Bottom line is you're no longer an insider with privileged status. You don't fit the plan, and the higher-ups have it out for you. And the reasons are plenty. Maybe you dropped the ball, costing your firm the cash cow who pointed the finger squarely at you as the culprit. Or you may have called out your superiors, displaying unimpeachable analysis and dreadful judgment. Fair or not, you became the fall guy. They put you in your place and made an example of you. Now you've lost everyone's confidence, and you can't hit the reset button.

Of course, you have no intention of becoming a madogiwa-zoku, or more likely an addition to next month's labor report.

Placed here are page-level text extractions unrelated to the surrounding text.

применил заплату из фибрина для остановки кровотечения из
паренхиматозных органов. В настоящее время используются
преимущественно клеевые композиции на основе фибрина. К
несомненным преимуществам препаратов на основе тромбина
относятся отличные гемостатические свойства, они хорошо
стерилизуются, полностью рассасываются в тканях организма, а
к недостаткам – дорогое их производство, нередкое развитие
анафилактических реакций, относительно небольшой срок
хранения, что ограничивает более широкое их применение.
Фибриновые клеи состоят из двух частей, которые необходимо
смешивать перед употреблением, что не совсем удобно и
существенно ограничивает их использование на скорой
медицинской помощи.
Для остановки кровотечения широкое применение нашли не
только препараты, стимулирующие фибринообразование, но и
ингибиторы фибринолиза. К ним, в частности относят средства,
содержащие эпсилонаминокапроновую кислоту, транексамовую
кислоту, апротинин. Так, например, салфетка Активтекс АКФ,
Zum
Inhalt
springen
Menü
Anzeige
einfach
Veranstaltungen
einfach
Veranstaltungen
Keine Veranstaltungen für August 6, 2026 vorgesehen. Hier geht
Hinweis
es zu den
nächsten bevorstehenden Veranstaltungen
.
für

You've experienced a loss of face. You've stained that reputation you built over so many years, opening yourself to doubt about your competence, if not your integrity. You've suffered through the denial, shame, and regret. Now it's time to quit hiding and go on the offensive.

You're on a mission: to rehab your image, get back your self-respect, and redeem yourself. This is your comeback story. Alas, it won't be played out on a public stage under strobe lights and thundering amps. Instead, it'll be a quiet affair involving uncomfortable conversations, agonizing self-awareness, and unrelenting focus.